◆ Task ◆
In the material below, find every line with "host" and pull it out.

◆ Extracted information ◆
===
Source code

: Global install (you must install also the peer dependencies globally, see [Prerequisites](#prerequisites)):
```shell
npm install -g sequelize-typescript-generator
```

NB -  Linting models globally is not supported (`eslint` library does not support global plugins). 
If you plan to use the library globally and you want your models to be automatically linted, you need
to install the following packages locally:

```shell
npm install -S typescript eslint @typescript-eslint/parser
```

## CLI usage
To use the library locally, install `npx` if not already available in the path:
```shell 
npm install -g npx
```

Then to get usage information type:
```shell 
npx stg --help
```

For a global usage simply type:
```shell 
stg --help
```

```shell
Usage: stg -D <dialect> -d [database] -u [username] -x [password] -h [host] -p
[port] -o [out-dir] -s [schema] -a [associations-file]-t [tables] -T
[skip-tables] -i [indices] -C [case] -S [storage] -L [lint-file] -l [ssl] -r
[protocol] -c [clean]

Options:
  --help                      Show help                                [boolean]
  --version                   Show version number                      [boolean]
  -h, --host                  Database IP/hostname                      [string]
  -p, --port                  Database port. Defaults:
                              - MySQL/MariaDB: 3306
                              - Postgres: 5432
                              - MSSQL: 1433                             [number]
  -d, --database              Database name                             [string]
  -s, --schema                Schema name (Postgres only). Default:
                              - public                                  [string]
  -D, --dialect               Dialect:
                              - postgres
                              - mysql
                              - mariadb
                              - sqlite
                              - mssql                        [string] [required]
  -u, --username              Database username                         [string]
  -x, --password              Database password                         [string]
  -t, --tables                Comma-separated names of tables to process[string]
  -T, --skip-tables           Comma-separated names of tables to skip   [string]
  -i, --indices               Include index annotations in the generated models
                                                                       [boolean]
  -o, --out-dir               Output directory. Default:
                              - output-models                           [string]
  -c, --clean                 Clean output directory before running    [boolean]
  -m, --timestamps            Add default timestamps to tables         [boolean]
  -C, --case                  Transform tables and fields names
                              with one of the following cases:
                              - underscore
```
===
◆ Written answer ◆
Usage: stg -D <dialect> -d [database] -u [username] -x [password] -h [host] -p
  -h, --host                  Database IP/hostname                      [string]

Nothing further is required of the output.